LE ROI. Monsieur de Maurepas vient de me les donner, et mes félicitations ne se feront pas attendre. (À d’Agénois.) C’est vous, monsieur le duc, qui en serez porteur.

LA DUCHESSE. Cet honneur ne saurait être accordé à des mains plus dignes ; car monsieur d’Agénois est et sera toujours, j’espère, le plus fidèle défenseur de la France et du roi.

D’AGÉNOIS, à part. Ô bonté cruelle !

RICHELIEU, au Roi, en entrainant d’Agénois. Nous nous rendons, sire, chez le ministre de la guerre, où mon neveu attendra les ordres de votre majesté.

LE ROI. Qu’il se dispose à partir ce soir même ; et faites savoir à monsieur l’archevêque que je suis prêt pour le Te Deum.

LA DUCHESSE DE LAURAGUAIS, à sa sœur. Et moi je vais prévenir la princesse de Modène de votre arrivée (bas, à la Duchesse) et surveiller d’Agénois.





Scène VI.

LE ROI, LA DUCHESSE.


LA DUCHESSE. Quelle sévérité, sire ! je ne reconnais point dans cet accueil au duc d’Agénois votre bienveillance ordinaire.

LE ROI. J’en conviens ; la vue de cet homme me rend injuste, impoli ; je ne lui pardonne point de vous aimer.

LA DUCHESSE. Ah ! sire… pouvez-vous en vouloir à ceux qu’on vous sacrifie ?

LE ROI. Oui, je puis les haïr et envier les regrets qu’ils excitent.

LA DUCHESSE, piquée. C’est m’offenser que de croire…

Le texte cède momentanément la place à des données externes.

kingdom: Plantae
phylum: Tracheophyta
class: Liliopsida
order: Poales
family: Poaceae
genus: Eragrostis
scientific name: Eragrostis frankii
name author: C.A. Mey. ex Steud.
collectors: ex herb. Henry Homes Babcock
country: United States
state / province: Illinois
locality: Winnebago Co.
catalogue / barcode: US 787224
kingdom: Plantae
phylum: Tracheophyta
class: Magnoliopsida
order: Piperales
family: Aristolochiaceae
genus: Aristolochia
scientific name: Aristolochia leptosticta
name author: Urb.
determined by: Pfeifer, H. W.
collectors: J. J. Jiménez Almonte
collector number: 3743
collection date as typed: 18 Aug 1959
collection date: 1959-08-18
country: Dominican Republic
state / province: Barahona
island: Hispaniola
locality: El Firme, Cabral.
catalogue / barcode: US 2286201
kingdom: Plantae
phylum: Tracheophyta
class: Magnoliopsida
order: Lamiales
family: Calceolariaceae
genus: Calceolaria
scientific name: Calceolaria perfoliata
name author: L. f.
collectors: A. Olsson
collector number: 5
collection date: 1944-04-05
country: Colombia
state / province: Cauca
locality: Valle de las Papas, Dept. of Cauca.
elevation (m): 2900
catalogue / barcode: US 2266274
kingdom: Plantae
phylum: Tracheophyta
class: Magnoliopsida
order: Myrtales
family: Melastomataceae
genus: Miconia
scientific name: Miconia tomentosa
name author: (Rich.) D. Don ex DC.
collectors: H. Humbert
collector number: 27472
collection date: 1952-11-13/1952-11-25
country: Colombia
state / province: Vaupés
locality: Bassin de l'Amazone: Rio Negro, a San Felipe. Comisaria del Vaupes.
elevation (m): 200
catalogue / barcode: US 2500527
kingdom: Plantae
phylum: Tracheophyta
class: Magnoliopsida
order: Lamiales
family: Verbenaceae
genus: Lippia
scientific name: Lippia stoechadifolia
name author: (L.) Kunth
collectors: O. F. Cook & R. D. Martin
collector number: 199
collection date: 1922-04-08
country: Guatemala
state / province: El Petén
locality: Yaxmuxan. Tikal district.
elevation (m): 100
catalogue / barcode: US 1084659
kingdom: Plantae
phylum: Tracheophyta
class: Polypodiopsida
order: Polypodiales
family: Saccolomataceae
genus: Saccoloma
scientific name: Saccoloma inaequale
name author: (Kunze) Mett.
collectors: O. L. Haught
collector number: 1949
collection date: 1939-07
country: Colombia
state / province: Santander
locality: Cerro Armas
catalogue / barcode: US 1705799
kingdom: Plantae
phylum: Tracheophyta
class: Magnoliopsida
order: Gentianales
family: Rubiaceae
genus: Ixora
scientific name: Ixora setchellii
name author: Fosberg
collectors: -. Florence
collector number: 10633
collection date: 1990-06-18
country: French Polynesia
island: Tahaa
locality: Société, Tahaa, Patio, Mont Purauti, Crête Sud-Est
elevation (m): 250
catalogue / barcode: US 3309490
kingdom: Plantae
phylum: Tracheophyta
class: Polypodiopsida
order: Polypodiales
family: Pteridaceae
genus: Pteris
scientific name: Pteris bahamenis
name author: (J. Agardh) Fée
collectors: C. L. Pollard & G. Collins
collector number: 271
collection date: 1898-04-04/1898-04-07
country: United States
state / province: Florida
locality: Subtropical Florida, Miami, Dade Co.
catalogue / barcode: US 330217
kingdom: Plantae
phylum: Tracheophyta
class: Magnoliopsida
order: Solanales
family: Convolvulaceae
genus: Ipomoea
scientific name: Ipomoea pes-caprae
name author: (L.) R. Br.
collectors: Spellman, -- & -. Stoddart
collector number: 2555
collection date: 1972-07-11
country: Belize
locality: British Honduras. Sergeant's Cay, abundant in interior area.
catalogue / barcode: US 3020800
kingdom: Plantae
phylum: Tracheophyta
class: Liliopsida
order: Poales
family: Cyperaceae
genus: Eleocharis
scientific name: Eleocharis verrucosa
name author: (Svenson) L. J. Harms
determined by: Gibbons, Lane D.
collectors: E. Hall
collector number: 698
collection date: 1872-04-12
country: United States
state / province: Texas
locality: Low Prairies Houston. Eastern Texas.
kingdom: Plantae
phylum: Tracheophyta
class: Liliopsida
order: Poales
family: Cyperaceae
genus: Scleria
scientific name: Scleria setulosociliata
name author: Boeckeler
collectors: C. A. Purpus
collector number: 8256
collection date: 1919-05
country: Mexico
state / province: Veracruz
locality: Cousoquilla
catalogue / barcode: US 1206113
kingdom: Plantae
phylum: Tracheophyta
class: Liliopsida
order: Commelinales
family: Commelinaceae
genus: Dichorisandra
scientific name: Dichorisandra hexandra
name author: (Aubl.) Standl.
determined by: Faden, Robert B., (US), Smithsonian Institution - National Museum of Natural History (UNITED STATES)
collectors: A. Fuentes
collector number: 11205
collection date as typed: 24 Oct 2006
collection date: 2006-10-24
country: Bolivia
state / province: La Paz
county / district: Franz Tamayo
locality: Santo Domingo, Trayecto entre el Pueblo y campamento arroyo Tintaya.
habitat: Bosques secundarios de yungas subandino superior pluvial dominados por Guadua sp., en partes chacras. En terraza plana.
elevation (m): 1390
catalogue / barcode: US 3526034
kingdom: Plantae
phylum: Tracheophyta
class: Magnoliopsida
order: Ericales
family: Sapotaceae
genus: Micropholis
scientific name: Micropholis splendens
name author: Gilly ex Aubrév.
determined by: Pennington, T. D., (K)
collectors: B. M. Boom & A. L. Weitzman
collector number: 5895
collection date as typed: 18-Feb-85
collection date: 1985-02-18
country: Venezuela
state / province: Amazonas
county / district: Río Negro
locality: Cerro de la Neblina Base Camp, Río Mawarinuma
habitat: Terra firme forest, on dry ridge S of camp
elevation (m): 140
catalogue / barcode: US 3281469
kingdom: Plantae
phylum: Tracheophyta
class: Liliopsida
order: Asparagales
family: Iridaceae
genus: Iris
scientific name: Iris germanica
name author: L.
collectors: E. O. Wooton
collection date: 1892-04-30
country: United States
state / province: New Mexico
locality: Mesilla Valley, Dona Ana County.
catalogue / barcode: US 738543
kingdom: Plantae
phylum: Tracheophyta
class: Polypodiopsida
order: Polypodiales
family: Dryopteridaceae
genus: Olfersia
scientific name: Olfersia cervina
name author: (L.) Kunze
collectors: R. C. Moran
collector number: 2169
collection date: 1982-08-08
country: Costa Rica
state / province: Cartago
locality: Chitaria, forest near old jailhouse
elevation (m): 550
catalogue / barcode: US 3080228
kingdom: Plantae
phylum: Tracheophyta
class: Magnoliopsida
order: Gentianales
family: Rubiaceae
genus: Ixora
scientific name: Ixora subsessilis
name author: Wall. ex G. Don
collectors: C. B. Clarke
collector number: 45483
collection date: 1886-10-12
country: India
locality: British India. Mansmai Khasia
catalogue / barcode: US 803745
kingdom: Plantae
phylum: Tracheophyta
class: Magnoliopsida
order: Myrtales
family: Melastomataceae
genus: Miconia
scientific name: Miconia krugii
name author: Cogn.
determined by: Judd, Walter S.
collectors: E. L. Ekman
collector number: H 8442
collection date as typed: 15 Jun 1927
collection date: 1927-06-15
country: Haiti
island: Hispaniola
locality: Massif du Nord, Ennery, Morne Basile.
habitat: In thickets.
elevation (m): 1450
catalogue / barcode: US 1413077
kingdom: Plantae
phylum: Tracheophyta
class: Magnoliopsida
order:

LE ROI, lui prenant la main. Pardon !… je sais tout ce que je dois de confiance au sentiment le plus noble, le plus sincère ; mais ce bien m’est trop cher pour ne pas craindre de le perdre ; d’Agénois vous aimait avant que j’eusse le bonheur de vous connaître ; il se flattait de devenir votre époux ; votre famille lui en avait donné l’assurance. Ne m’est-il pas permis de craindre que jeune, aimable, passionné, il ne ranime dans votre cœur le sentiment qui vous faisait tolérer son amour ?

LA DUCHESSE. Cet amour m’honorait, sire ; et je me reprochais alors de ne le point partager, car il méritait de l’être.

LE ROI. Vous l’avouez donc ce regret qui m’outrage ? Et vous voulez que je voie sans colère celui qui l’inspire ? Non, sa présence me tue.

LA DUCHESSE, vivement. Ah ! sire, c’est nous calomnier tous deux. Le duc d’Agénois m’a aimée, et je n’en ai pas fait mystère à votre majesté ; mais cet amour dédié à madame de la Tournelle, à la femme sans reproche, la duchesse de Châteauroux n’en devait point hériter.

LE ROI. Aurait-il osé vous le dire ?

LA DUCHESSE. Que m’importe ! je le sais, et je l’approuve.

LE ROI. L’insolent ! il ne lui manquait plus que d’insulter aux sentiments qui nous unissent. Et vous voulez que je laisse tant d’audace impunie ?… Non, je lui rends grâce de légitimer ma haine ; un mot de moi en fera justice.